Deeply discounted securities: corporate strips: taxation
Meaning of corporate strip
The meaning of ‘corporate strip’ is given in ITTOIA05/S452C and S452E. It is an interest bearing corporate security which is converted into corporate strips under any scheme or arrangement by which the holder comes to have two or more assets in place of the converted security. These assets are the rights to stripped payments which taken together secure the repayment of the interest and principal remaining to be made under the converted corporate security.
ITTOIA05/S452D applies the rules to a corporate strip which is itself stripped.
ITTOIA05/S452E (2) ensures that the rules do not apply where an interest bearing security is re-denominated into smaller principal amounts.
Acquisitions and disposals
ITTOIA05/S452F gives rules for how the cost and proceeds of the disposal of corporate strips are to be calculated.
The person converting an interest bearing security is treated as having acquired each corporate strip for an issue price that is in direct proportion to the market value of the security from which the strips were created. Where the converted security is itself a DDS, the conversion is treated as a disposal of the DDS for an amount equal to its acquisition cost. Thus, any discount that had accrued up to the date of conversion is carried through to the cost of the corporate strips and taxed when the corporate strips are disposed of or redeemed.
Where a person consolidates corporate strips into a single security, each corporate strip is treated as redeemed at the time of its consolidation by a payment to that person of an amount equal to its market value.
No account is taken of costs incurred in connection with the acquisition of the converted corporate security.

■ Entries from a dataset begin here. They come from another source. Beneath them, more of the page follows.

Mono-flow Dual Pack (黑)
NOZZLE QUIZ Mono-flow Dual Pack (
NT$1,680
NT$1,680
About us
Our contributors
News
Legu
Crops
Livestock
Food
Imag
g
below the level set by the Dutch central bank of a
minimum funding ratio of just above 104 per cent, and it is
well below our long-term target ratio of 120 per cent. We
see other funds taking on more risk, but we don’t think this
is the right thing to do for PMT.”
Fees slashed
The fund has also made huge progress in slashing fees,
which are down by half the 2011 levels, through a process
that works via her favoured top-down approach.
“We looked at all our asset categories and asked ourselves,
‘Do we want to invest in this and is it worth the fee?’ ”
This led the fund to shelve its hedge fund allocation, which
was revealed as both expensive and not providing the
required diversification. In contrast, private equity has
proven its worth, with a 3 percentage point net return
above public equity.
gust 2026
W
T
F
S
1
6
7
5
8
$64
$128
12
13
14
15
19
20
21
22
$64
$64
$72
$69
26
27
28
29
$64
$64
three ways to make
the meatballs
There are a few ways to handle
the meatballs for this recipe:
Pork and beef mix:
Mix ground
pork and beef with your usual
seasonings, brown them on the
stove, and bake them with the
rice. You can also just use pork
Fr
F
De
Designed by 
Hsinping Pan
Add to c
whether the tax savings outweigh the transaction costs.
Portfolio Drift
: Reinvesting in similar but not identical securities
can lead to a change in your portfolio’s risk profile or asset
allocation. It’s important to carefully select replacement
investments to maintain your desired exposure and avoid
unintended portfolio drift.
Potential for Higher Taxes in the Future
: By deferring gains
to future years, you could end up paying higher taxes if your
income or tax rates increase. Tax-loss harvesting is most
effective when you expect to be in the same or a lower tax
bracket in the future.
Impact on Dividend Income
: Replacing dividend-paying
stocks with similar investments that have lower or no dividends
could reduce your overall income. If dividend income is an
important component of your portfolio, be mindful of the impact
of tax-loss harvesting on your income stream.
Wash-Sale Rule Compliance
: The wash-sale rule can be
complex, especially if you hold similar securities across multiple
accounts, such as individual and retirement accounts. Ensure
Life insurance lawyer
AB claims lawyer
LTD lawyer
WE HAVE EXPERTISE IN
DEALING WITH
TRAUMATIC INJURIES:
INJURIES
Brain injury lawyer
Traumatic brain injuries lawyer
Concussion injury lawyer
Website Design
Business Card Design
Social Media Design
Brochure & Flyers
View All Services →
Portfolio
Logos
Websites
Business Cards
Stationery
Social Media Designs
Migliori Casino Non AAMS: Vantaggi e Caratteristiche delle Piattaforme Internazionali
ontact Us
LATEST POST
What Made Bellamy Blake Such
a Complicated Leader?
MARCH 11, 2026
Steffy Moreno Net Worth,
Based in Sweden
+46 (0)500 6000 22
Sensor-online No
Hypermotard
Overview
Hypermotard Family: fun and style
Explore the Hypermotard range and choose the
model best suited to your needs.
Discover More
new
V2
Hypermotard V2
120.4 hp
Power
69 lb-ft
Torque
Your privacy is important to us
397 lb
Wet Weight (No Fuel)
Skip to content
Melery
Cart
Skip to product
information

These rules apply in place of the normal rules that apply to DDS on the time at which securities are transferred or acquired (ITTOIA05/S438) and the normal market value rules (ITTOIA05/S440 to S441). Market value is the market value at the time of the exchange or conversion.
ITTOIA05/S452G replicates for corporate strips the anti-avoidance rules ITTOIA05/S449 that apply for gilt strips. These apply where a person has entered into any ‘scheme or arrangement’ to manipulate any acquisition or disposal value of a corporate strip, and the obtaining of a tax advantage is the main benefit. It imposes market value where the acquisition cost is more than market value or the redemption proceeds are less than market value (SAIM3090).
As is the case with gilt strips, there is a parallel provision at TCGA92/S151D which prevents the creation of an allowable capital loss under a ‘scheme or arrangement’ where the main benefit or one of the main benefits results in any person obtaining a tax advantage or an allowable loss.